Collect every line of the data below that contains the string "روزانه". Case counts.

#### EXTRACTED INFORMATION ####

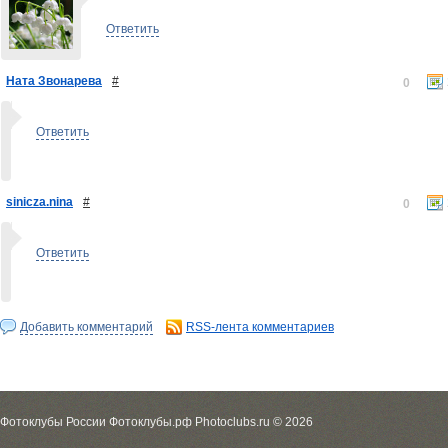
Ответить
Ната Звонарева
#
0
Ответить
sinicza.nina
#
0
Ответить
Добавить комментарий
RSS-лента комментариев
Фотоклубы России Фотоклубы.рф Photoclubs.ru © 2026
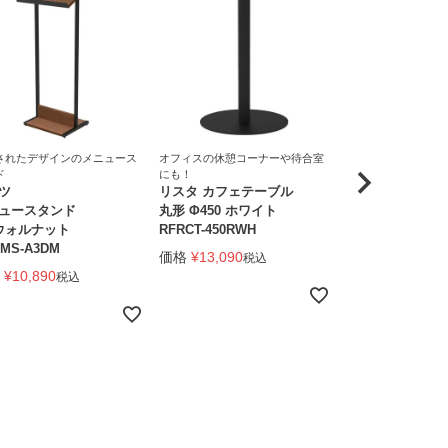
されたデザインのメニュース
オフィスの休憩コーナーや待合室
オフィスの休憩コー
ド
にも！
にも！
ツ
リスタ カフェテーブル
リスタ カフェテ
ュースタンド
丸形 Φ450 ホワイト
750×600 ナチュ
 ウォルナット
RFRCT-450RWH
RFRCT-7560NA
MS-A3DM
価格
¥
13,090
価格
¥
16,390
税込
税
¥
10,890
税込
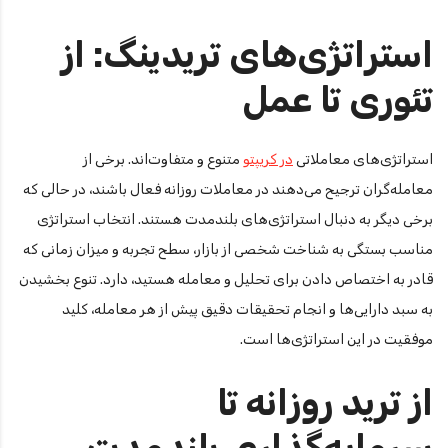
استراتژی‌های تریدینگ: از
تئوری تا عمل
استراتژی‌های معاملاتی
در کریپتو
متنوع و متفاوت‌اند. برخی از
معامله‌گران ترجیح می‌دهند در معاملات روزانه فعال باشند، در حالی که
برخی دیگر به دنبال استراتژی‌های بلندمدت هستند. انتخاب استراتژی
مناسب بستگی به شناخت شخصی از بازار، سطح تجربه و میزان زمانی که
قادر به اختصاص دادن برای تحلیل و معامله هستید، دارد. تنوع بخشیدن
به سبد دارایی‌ها و انجام تحقیقات دقیق پیش از هر معامله، کلید
موفقیت در این استراتژی‌ها است.
از ترید روزانه تا
سرمایه‌گذاری بلندمدت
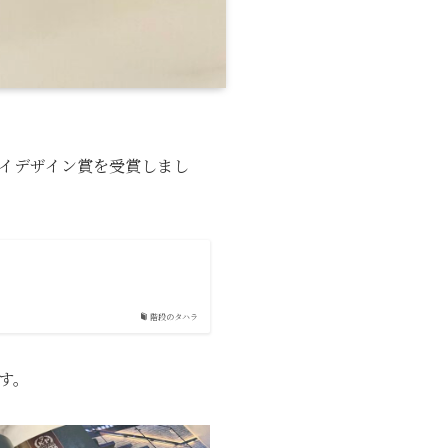
レイデザイン賞を受賞しまし
階段のタハラ
す。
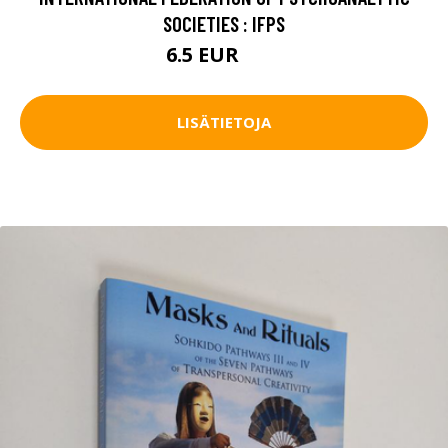
SOCIETIES : IFPS
6.5 EUR
10 EUR
LISÄTIETOJA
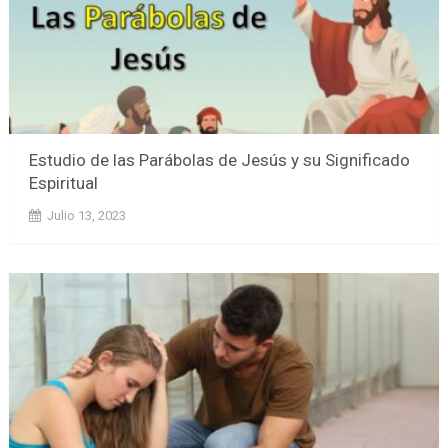
Estudio de las Parábolas de Jesús y su Significado
Espiritual
Julio 13, 2023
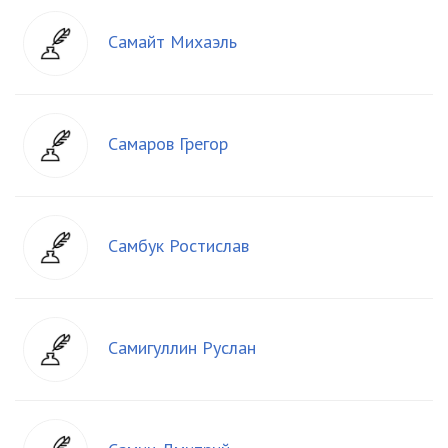
Самайт Михаэль
Самаров Грегор
Самбук Ростислав
Самигуллин Руслан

####

- [PROBLEM SOLUTION]
معامله‌گران ترجیح می‌دهند در معاملات روزانه فعال باشند، در حالی که
از ترید روزانه تا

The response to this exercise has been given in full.